> **Objective 1**:
Please pull out everything from "- Do you have" down to "in the future?" in the article below on personal strengths and vision statements, word for word.

> **Page extract**:
══════════
Step 2. Focus on Your Strengths- Look closely at your talents, your values and how you best contribute to society. How a business serves its customers is called its value proposition. It’s what makes their customers choose their products or services. The value proposition also helps to provide an edge in a competitive market.
You know your strengths and weaknesses. Step one not only told you what you’re best at but also hinted at your value, the manner by which you best serve fellow mankind and how others benefit from you. It’s how you solve problems and improve situations.
- What makes you unique?
- Do you have particular skills or abilities for which others often compliment you?
- In what areas do you have a lot of practical skills & experience?
- Is there an area that you are really passionate about?
- How do you like to spend your free time? What are your hobbies? Any sports or games you excel at?
- What are your best subjects?
- Did you uncover an overall theme in your step one analysis?
Now that you’ve uncovered your value, do you have an idea of how you’d like to share that value in the future?
Step 3. Know What You Want- How do you see yourself in the future, putting your talents and interests to use? What do you want that future to look like? This is your dream, an image of what you want to be. It is what business executives call their organization’s vision statement– a clear and realistic picture of how the company sees itself in the future. The vision describes how the company wants to be and how it will need to be in order to be successful and fully utilize capabilities.
A vision statement is a general broad description of what you want your future to look like. It should represent the end point of where you wish to be in a designated time frame. It needs to remain somewhat open, leaving room for adaptability and creativity. Also, even though we are using entrepreneurial principles, remember that these methods can and should be applied to areas outside of work life as well. In other words, it’s perfectly fine if your vision does not relate to your career or professional life, but it should reflect how you will use your talents to provide value.
You can write your own vision statement based on the following steps & examples:
- Your targeted time frame for accomplishing your vision (In ___ years, I will be…)
- How you will utilize your talents to benefit others- use action words (teaching, providing, publishing…)
- Your value, your service or offering, your talent or skill, along with a delivery method (an educational program, a restoration service, an insightful & exciting magazine…)
- The value you’ll be offering along with what group you’ll be serving (providing coping skills to recovering addicts, preserving the beauty & value of homes to owners of historic properties, sharing experiences & promoting exploration to people interested in international travel…)
- How you will do it (by building an open online community, by consistently offering valuable & expert home repair advice, by increasing my knowledge base & building reader trust.)
So, sample vision statements using the examples from above would be:
In four years, I will be teaching an educational program, providing coping skills to recovering addicts, by building an open online community.
In two years, I will be providing a restoration service, preserving the beauty & value of homes to owners of historic properties, by consistently offering valuable & expert home repair advice.
In three years, I will be publishing an insightful & exciting magazine, sharing experiences & promoting exploration to people interested in international travel, by increasing my knowledge base & building reader trust.
This step is all about development and transformation. Even though a vision statement is short (typically only around 30 words or less), take your time with it and really put a lot of thought into it. Your vision statement will form the framework for your goal-setting agenda and plan of action. It will keep you on course and focused, providing general direction and an overall sense of purpose. It will also keep your dream preserved for future reference. Many future decisions will be gauged against this vision statement.
Knowing where you want to be, now it’s time to figure out what you’ll need to get there.
══════════
> **Data rows**:
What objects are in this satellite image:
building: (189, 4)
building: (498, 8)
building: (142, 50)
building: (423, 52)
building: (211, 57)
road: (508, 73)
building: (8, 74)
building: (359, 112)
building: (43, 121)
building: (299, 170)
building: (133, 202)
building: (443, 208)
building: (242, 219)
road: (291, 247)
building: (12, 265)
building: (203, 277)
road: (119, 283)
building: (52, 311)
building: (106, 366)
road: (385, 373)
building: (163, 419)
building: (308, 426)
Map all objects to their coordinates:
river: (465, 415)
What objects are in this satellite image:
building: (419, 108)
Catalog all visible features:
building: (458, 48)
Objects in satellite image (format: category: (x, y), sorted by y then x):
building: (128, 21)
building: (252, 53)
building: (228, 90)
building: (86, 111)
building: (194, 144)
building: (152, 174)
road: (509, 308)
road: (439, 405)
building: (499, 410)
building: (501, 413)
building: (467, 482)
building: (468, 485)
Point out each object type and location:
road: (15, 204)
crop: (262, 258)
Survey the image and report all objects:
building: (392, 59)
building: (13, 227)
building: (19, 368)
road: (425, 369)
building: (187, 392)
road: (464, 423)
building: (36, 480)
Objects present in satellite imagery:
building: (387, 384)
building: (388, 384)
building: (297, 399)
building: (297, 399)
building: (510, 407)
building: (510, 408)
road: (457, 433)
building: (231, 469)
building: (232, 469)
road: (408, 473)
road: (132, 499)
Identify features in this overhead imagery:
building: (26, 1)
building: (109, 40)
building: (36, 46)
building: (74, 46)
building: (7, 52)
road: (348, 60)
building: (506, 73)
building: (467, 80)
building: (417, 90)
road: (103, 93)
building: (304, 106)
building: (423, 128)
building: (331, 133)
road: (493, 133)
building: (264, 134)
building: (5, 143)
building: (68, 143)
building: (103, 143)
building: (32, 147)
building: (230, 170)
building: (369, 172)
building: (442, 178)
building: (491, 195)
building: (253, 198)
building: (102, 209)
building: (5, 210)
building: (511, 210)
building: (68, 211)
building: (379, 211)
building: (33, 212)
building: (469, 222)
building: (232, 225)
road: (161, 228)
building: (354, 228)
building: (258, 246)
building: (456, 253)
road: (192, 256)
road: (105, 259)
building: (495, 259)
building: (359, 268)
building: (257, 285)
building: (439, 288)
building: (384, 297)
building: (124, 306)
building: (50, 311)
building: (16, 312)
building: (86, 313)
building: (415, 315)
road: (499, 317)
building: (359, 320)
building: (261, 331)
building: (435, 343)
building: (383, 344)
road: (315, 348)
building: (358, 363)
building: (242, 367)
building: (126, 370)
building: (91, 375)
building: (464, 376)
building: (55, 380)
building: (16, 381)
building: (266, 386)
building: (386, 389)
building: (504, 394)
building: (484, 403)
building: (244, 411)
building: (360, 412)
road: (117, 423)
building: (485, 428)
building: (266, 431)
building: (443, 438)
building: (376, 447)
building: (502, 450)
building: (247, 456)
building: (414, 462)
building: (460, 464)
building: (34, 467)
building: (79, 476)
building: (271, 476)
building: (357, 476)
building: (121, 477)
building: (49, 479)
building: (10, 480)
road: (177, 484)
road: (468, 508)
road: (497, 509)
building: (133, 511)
══════════
> **Objective 2**:
Copy everything in the records from their first line down to the line containing "building: (203, 277)", including that line, without changes.

> **Exercise solution 1**:
- Do you have particular skills or abilities for which others often compliment you?
- In what areas do you have a lot of practical skills & experience?
- Is there an area that you are really passionate about?
- How do you like to spend your free time? What are your hobbies? Any sports or games you excel at?
- What are your best subjects?
- Did you uncover an overall theme in your step one analysis?
Now that you’ve uncovered your value, do you have an idea of how you’d like to share that value in the future?

> **Exercise solution 2**:
What objects are in this satellite image:
building: (189, 4)
building: (498, 8)
building: (142, 50)
building: (423, 52)
building: (211, 57)
road: (508, 73)
building: (8, 74)
building: (359, 112)
building: (43, 121)
building: (299, 170)
building: (133, 202)
building: (443, 208)
building: (242, 219)
road: (291, 247)
building: (12, 265)
building: (203, 277)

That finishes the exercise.